7. Reporting Entity Similar care has to be taken while taking photograph of original officially valid document or proof of possession of Aadhaar where offline verification is carried out, such photographs to be taken vertically from above and in proper light to be able to make them clearly readable and identifiable.
8. Reporting Entity Next step would be to that all the entries in the CAF shall be filled as per the documents and information furnished by the client. In case where QR code is available on the documents then manual filing is not required such document could just be scanned.
9. Reporting Entity On completion of above mentioned process an OTP containing message is to be sent to client’s own number which shall include text that “Please verify the details filled in form before sharing OTP”. Successful validation of OTP would be considered as client’s signature on CAF.
10. Reporting Entity In case the client does not have his/her mobile number then mobile number of the family/relatives/known persons may be used and which should be mentioned clearly in CAF. It is the duty of reporting entity to check and verify that personal mobile number of authorised officer shall not be used for KYC purpose.
11. Authorised Officer He/she shall provide a declaration about capturing the live photograph of client and original documents, and for this purpose it will be sent to his mobile number registered with reporting entity an OTP, and upon its validation it will be treated as his signature on such declaration.

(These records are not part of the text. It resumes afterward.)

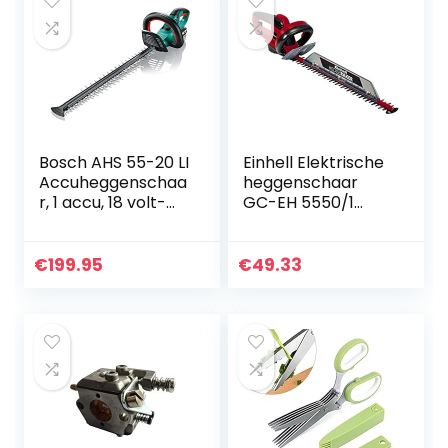
Bosch AHS 55-20 LI
Einhell Elektrische
Accuheggenschaa
heggenschaar
r, 1 accu, 18 volt-
GC-EH 5550/1
systeem, snijlengte
(550 W, 2,8
55 cm, in doos)
sneden/min.,
metalen
€
199.95
€
49.33
transmissie,
snijgoedverzamela
ar…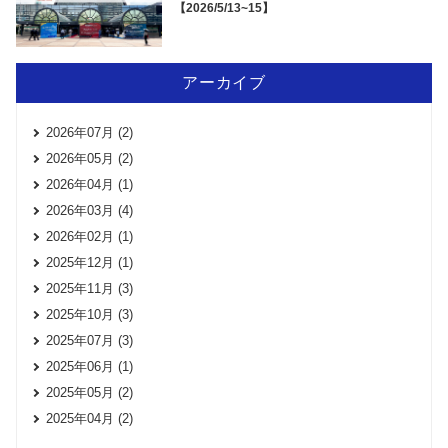
【2026/5/13~15】
アーカイブ
2026年07月 (2)
2026年05月 (2)
2026年04月 (1)
2026年03月 (4)
2026年02月 (1)
2025年12月 (1)
2025年11月 (3)
2025年10月 (3)
2025年07月 (3)
2025年06月 (1)
2025年05月 (2)
2025年04月 (2)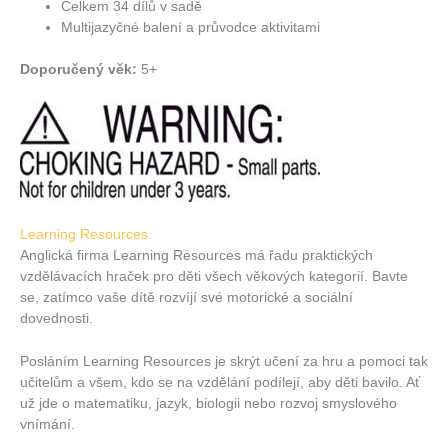
Celkem 34 dílů v sadě
Multijazyčné balení a průvodce aktivitami
Doporučený věk:
5+
Learning Resources
Anglická firma Learning Resources má řadu praktických
vzdělávacích hraček pro děti všech věkových kategorií. Bavte
se, zatímco vaše dítě rozvíjí své motorické a sociální
dovednosti.
Posláním Learning Resources je skrýt učení za hru a pomoci tak
učitelům a všem, kdo se na vzdělání podílejí, aby děti bavilo. Ať
už jde o matematiku, jazyk, biologii nebo rozvoj smyslového
vnímání.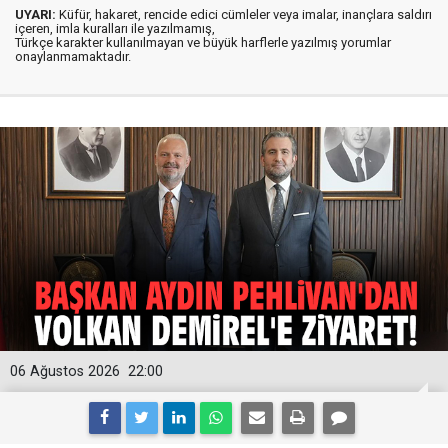
UYARI:
Küfür, hakaret, rencide edici cümleler veya imalar, inançlara saldırı
içeren, imla kuralları ile yazılmamış,
Türkçe karakter kullanılmayan ve büyük harflerle yazılmış yorumlar
onaylanmamaktadır.
06 Ağustos 2026
22:00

Live photograph of the authorised officer shall also be captured and included in such declaration.
12. Authorised Officer Further subsequent to all these activities, the authorised officer shall intimate the details regarding transaction, i.e. id/reference id number obtained after due completion of the process to client for future reference.

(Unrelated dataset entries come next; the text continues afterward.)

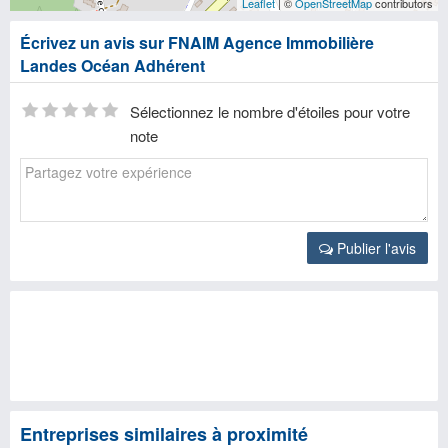
Leaflet
| ©
OpenStreetMap
contributors
Écrivez un avis sur FNAIM Agence Immobilière
Landes Océan Adhérent
Sélectionnez le nombre d'étoiles pour votre
note
Publier l'avis
Entreprises similaires à proximité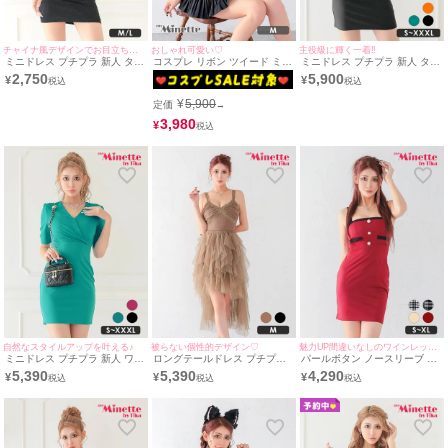
チャイナ風デザインでお目立ち確定☆
おしゃれ可愛い♡
主役級に輝く一着!!
ミニドレス プチプラ 新人 タイ
コスプレ リボン ツイード ミニ
ミニドレス プチプラ 新人 タイ
ト ワンピース ホルターネック
スカ キャミソール プチプラ ガ
ト ラウンジ ワンショル 低身長
2,750
5,900
¥
¥
セクシー ラウンジ 低身長 胸元
ーリー ねこ[3点セット] (トップ
胸元隠し 肩あき フリル デコル
隠し スナック チャイナドレス
ス/スカート/カチューシャ)(Mサ
テ アシメ 黒 キャバドレス (波
¥
5,900
定価
→
風 黒 キャバドレス (波北かほ
イズ)
北かほ着用/S~XXXL対応) |
着用/M~Lサイズ対応) |
myMinette/マイミネット
3,980
¥
myMinette/マイミネット
自然なスタイルアップを叶える♪
被らない個性的デザイン♡
魅力UP間違いなしのワインレッドカラー
ミニドレス プチプラ 新人 ワン
ロングテールドレス プチプラ
パールボタン ノースリーブ セ
ピース ラウンジ 半袖 低身長
ギャル ワンピース セクシー シ
クシー 無地 フェイクポケット
5,390
5,390
4,290
¥
¥
¥
胸元隠し スナック 同伴 Vネッ
アー チュール 低身長 谷間 背
タイト ミニドレス(Sサイズ～
ク 緑 キャバドレス （波北かほ
中魅せ 茶色 キャバドレス (波
XLサイズ) (波北かほ/キャバド
着用/S~XXXLサイズ対応） |
北かほ着用/Mサイズ対応) |
レス着用) [myMinette/マイミネ
myMinette/マイミネット
myMinette/マイミネット
ット]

13. Authorised Officer Authorised officer shall check and verify that: Information contained in documents matches with information entered by authorised officer in CAF and, live photograph of the client matches with photograph in the document and, -all necessary details in CAF including mandatory field are filled properly.
14 Reporting Entity On successful verification, CAF shall be digitally signed by authorised representatives of reporting authority and he/she shall take print of CAF, and take signature or thumb impression of the client at appropriate places. Then scan and upload the same in system. Original Hard Copy to be returned to the client.


Therefore, all of the above information establishes the legal holding with respect to E-KYC Process.